• Goal of the exercise: Rewrite the records below as a single numbered list, one line per item, skipping blank lines and leaving out the pictures.

• Stored data:
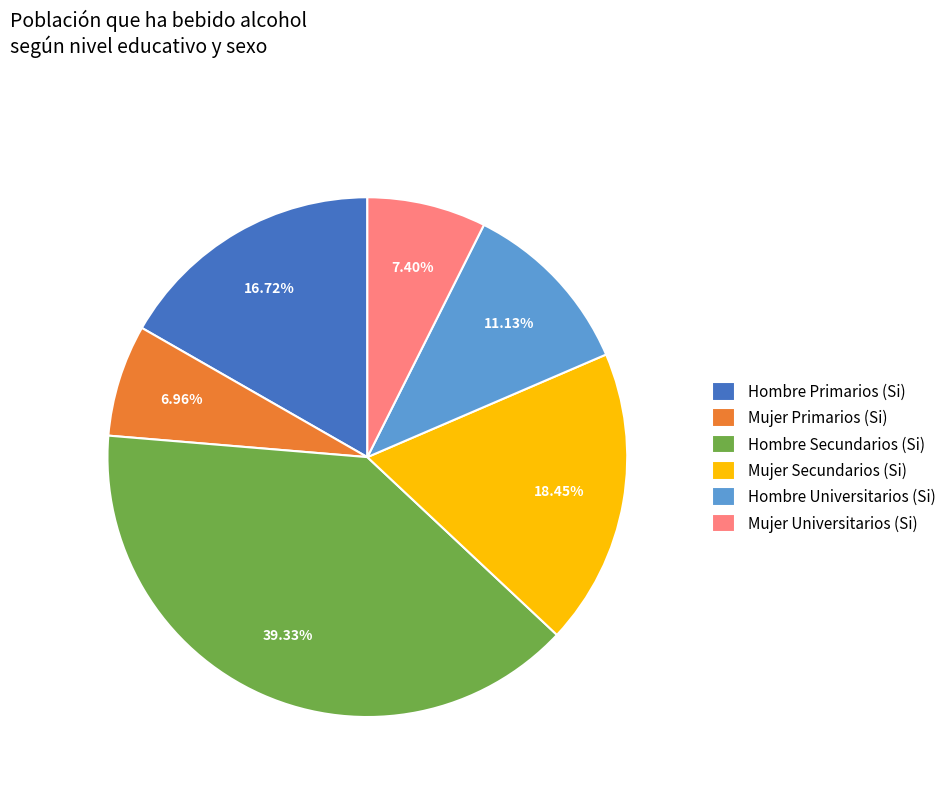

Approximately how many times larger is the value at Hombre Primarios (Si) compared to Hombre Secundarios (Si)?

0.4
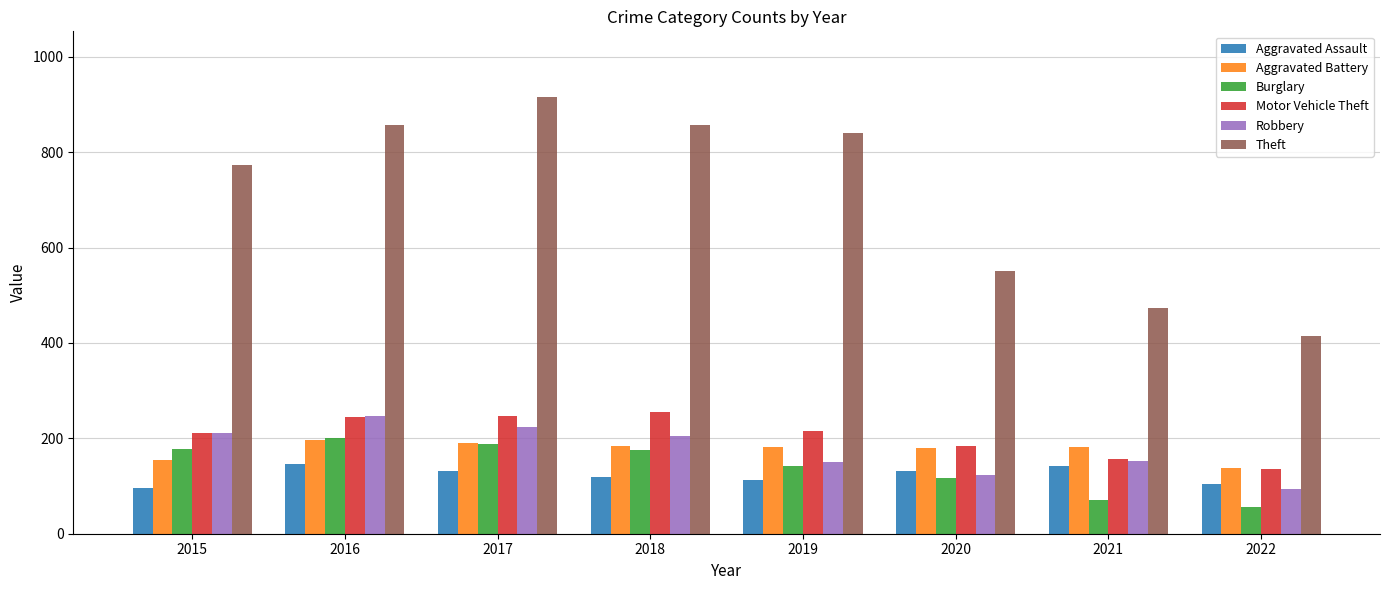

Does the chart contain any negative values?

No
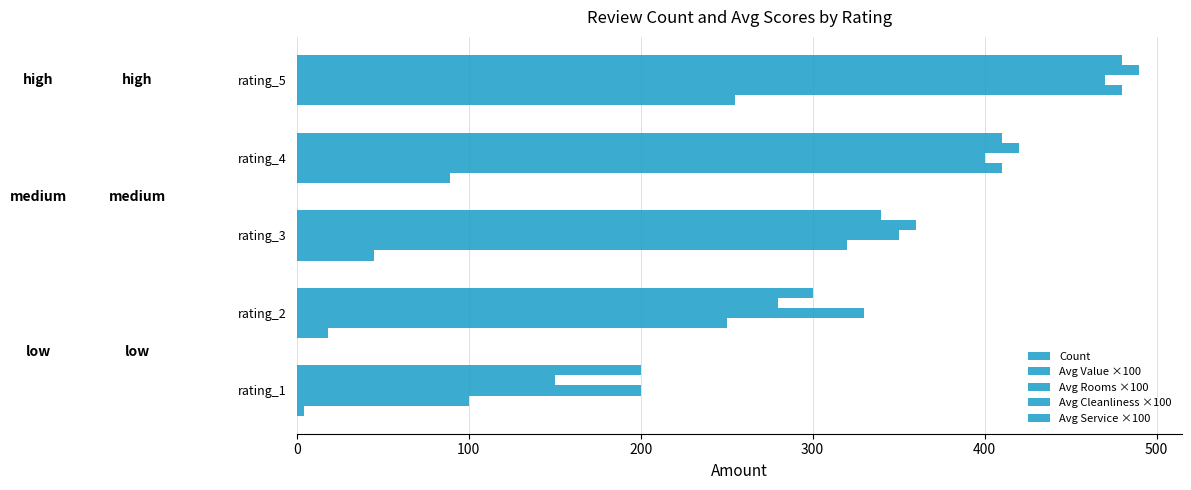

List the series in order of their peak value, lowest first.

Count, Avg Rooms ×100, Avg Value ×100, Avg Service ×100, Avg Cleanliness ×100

• Response area:
1. Approximately how many times larger is the value at Hombre Primarios (Si) compared to Hombre Secundarios (Si)?
2. 0.4
3. Does the chart contain any negative values?
4. No
5. List the series in order of their peak value, lowest first.
6. Count, Avg Rooms ×100, Avg Value ×100, Avg Service ×100, Avg Cleanliness ×100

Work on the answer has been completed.